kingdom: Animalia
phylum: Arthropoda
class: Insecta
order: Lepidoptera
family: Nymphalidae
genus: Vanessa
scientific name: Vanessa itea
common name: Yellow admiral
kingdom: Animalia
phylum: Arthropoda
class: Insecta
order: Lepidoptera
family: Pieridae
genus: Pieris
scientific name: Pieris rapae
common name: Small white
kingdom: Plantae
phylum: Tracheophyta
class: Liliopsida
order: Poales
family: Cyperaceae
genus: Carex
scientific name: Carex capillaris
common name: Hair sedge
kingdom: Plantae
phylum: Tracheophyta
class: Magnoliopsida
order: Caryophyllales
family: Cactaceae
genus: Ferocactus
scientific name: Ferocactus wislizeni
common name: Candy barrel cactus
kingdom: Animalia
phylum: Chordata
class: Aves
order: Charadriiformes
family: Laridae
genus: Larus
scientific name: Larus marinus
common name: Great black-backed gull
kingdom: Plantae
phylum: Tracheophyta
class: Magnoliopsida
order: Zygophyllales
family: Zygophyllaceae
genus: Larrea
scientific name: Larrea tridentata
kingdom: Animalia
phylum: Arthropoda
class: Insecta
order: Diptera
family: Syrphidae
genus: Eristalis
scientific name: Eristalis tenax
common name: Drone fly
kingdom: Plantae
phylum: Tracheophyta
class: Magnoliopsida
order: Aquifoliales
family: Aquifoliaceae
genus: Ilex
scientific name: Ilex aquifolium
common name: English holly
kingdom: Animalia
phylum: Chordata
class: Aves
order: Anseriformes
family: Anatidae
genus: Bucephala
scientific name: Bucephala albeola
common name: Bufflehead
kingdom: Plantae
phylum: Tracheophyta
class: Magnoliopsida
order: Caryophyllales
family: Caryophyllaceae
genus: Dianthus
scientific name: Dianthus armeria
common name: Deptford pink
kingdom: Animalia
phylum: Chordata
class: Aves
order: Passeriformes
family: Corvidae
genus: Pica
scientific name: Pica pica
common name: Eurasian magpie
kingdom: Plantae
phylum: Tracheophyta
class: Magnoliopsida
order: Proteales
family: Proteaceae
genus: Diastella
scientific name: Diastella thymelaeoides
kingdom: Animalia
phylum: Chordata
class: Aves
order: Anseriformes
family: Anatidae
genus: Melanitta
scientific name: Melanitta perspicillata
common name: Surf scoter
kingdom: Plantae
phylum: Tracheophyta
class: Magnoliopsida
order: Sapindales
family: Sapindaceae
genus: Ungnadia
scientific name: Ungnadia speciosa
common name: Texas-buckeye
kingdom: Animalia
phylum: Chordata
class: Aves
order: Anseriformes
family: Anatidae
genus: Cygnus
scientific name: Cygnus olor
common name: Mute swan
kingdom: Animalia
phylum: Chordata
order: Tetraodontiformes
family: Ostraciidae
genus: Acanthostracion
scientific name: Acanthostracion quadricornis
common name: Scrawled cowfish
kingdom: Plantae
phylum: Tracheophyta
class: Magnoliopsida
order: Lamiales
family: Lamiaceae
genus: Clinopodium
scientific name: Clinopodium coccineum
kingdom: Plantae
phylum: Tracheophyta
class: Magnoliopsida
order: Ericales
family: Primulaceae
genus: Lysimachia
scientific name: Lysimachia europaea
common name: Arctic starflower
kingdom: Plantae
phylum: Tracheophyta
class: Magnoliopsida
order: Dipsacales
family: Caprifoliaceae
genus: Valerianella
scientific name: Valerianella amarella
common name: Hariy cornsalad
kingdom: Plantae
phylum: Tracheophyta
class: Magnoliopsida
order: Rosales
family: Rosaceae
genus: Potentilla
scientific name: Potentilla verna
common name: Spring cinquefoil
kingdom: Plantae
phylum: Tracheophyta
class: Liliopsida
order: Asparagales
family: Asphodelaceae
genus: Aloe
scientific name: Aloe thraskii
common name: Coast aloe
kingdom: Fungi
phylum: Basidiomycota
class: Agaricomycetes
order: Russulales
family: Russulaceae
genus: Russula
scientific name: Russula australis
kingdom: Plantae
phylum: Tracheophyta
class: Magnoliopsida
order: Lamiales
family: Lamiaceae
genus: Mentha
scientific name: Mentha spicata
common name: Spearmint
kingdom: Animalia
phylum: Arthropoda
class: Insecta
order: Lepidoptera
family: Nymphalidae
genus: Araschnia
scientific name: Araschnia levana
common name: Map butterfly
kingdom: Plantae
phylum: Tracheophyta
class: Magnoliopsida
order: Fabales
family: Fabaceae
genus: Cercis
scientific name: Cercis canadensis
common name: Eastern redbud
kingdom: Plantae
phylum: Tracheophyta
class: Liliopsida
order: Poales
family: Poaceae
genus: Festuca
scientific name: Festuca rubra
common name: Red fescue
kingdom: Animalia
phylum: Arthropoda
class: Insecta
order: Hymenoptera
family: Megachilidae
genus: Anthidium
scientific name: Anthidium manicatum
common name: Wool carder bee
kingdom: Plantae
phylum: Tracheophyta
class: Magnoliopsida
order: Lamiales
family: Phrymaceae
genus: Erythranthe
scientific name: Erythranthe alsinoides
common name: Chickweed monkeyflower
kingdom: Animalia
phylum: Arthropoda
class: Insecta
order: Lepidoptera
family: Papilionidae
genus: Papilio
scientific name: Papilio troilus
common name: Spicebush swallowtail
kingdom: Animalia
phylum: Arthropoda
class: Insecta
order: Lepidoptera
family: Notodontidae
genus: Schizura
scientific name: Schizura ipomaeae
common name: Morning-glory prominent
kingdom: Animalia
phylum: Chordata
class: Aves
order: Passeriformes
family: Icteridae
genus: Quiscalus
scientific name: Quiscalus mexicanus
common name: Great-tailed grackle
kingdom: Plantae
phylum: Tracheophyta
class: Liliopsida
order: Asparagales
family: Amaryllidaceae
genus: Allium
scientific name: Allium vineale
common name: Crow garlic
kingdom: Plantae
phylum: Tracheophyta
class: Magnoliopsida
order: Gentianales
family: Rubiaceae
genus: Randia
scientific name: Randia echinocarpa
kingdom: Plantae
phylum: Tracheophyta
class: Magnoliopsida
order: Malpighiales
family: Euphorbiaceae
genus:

──────────────────────────────

*WHAT THE TASK REQUIRES*. Print every line of the records above again, verbatim and in the original order.

*THE REPLY*.
kingdom: Animalia
phylum: Arthropoda
class: Insecta
order: Lepidoptera
family: Nymphalidae
genus: Vanessa
scientific name: Vanessa itea
common name: Yellow admiral
kingdom: Animalia
phylum: Arthropoda
class: Insecta
order: Lepidoptera
family: Pieridae
genus: Pieris
scientific name: Pieris rapae
common name: Small white
kingdom: Plantae
phylum: Tracheophyta
class: Liliopsida
order: Poales
family: Cyperaceae
genus: Carex
scientific name: Carex capillaris
common name: Hair sedge
kingdom: Plantae
phylum: Tracheophyta
class: Magnoliopsida
order: Caryophyllales
family: Cactaceae
genus: Ferocactus
scientific name: Ferocactus wislizeni
common name: Candy barrel cactus
kingdom: Animalia
phylum: Chordata
class: Aves
order: Charadriiformes
family: Laridae
genus: Larus
scientific name: Larus marinus
common name: Great black-backed gull
kingdom: Plantae
phylum: Tracheophyta
class: Magnoliopsida
order: Zygophyllales
family: Zygophyllaceae
genus: Larrea
scientific name: Larrea tridentata
kingdom: Animalia
phylum: Arthropoda
class: Insecta
order: Diptera
family: Syrphidae
genus: Eristalis
scientific name: Eristalis tenax
common name: Drone fly
kingdom: Plantae
phylum: Tracheophyta
class: Magnoliopsida
order: Aquifoliales
family: Aquifoliaceae
genus: Ilex
scientific name: Ilex aquifolium
common name: English holly
kingdom: Animalia
phylum: Chordata
class: Aves
order: Anseriformes
family: Anatidae
genus: Bucephala
scientific name: Bucephala albeola
common name: Bufflehead
kingdom: Plantae
phylum: Tracheophyta
class: Magnoliopsida
order: Caryophyllales
family: Caryophyllaceae
genus: Dianthus
scientific name: Dianthus armeria
common name: Deptford pink
kingdom: Animalia
phylum: Chordata
class: Aves
order: Passeriformes
family: Corvidae
genus: Pica
scientific name: Pica pica
common name: Eurasian magpie
kingdom: Plantae
phylum: Tracheophyta
class: Magnoliopsida
order: Proteales
family: Proteaceae
genus: Diastella
scientific name: Diastella thymelaeoides
kingdom: Animalia
phylum: Chordata
class: Aves
order: Anseriformes
family: Anatidae
genus: Melanitta
scientific name: Melanitta perspicillata
common name: Surf scoter
kingdom: Plantae
phylum: Tracheophyta
class: Magnoliopsida
order: Sapindales
family: Sapindaceae
genus: Ungnadia
scientific name: Ungnadia speciosa
common name: Texas-buckeye
kingdom: Animalia
phylum: Chordata
class: Aves
order: Anseriformes
family: Anatidae
genus: Cygnus
scientific name: Cygnus olor
common name: Mute swan
kingdom: Animalia
phylum: Chordata
order: Tetraodontiformes
family: Ostraciidae
genus: Acanthostracion
scientific name: Acanthostracion quadricornis
common name: Scrawled cowfish
kingdom: Plantae
phylum: Tracheophyta
class: Magnoliopsida
order: Lamiales
family: Lamiaceae
genus: Clinopodium
scientific name: Clinopodium coccineum
kingdom: Plantae
phylum: Tracheophyta
class: Magnoliopsida
order: Ericales
family: Primulaceae
genus: Lysimachia
scientific name: Lysimachia europaea
common name: Arctic starflower
kingdom: Plantae
phylum: Tracheophyta
class: Magnoliopsida
order: Dipsacales
family: Caprifoliaceae
genus: Valerianella
scientific name: Valerianella amarella
common name: Hariy cornsalad
kingdom: Plantae
phylum: Tracheophyta
class: Magnoliopsida
order: Rosales
family: Rosaceae
genus: Potentilla
scientific name: Potentilla verna
common name: Spring cinquefoil
kingdom: Plantae
phylum: Tracheophyta
class: Liliopsida
order: Asparagales
family: Asphodelaceae
genus: Aloe
scientific name: Aloe thraskii
common name: Coast aloe
kingdom: Fungi
phylum: Basidiomycota
class: Agaricomycetes
order: Russulales
family: Russulaceae
genus: Russula
scientific name: Russula australis
kingdom: Plantae
phylum: Tracheophyta
class: Magnoliopsida
order: Lamiales
family: Lamiaceae
genus: Mentha
scientific name: Mentha spicata
common name: Spearmint
kingdom: Animalia
phylum: Arthropoda
class: Insecta
order: Lepidoptera
family: Nymphalidae
genus: Araschnia
scientific name: Araschnia levana
common name: Map butterfly
kingdom: Plantae
phylum: Tracheophyta
class: Magnoliopsida
order: Fabales
family: Fabaceae
genus: Cercis
scientific name: Cercis canadensis
common name: Eastern redbud
kingdom: Plantae
phylum: Tracheophyta
class: Liliopsida
order: Poales
family: Poaceae
genus: Festuca
scientific name: Festuca rubra
common name: Red fescue
kingdom: Animalia
phylum: Arthropoda
class: Insecta
order: Hymenoptera
family: Megachilidae
genus: Anthidium
scientific name: Anthidium manicatum
common name: Wool carder bee
kingdom: Plantae
phylum: Tracheophyta
class: Magnoliopsida
order: Lamiales
family: Phrymaceae
genus: Erythranthe
scientific name: Erythranthe alsinoides
common name: Chickweed monkeyflower
kingdom: Animalia
phylum: Arthropoda
class: Insecta
order: Lepidoptera
family: Papilionidae
genus: Papilio
scientific name: Papilio troilus
common name: Spicebush swallowtail
kingdom: Animalia
phylum: Arthropoda
class: Insecta
order: Lepidoptera
family: Notodontidae
genus: Schizura
scientific name: Schizura ipomaeae
common name: Morning-glory prominent
kingdom: Animalia
phylum: Chordata
class: Aves
order: Passeriformes
family: Icteridae
genus: Quiscalus
scientific name: Quiscalus mexicanus
common name: Great-tailed grackle
kingdom: Plantae
phylum: Tracheophyta
class: Liliopsida
order: Asparagales
family: Amaryllidaceae
genus: Allium
scientific name: Allium vineale
common name: Crow garlic
kingdom: Plantae
phylum: Tracheophyta
class: Magnoliopsida
order: Gentianales
family: Rubiaceae
genus: Randia
scientific name: Randia echinocarpa
kingdom: Plantae
phylum: Tracheophyta
class: Magnoliopsida
order: Malpighiales
family: Euphorbiaceae
genus:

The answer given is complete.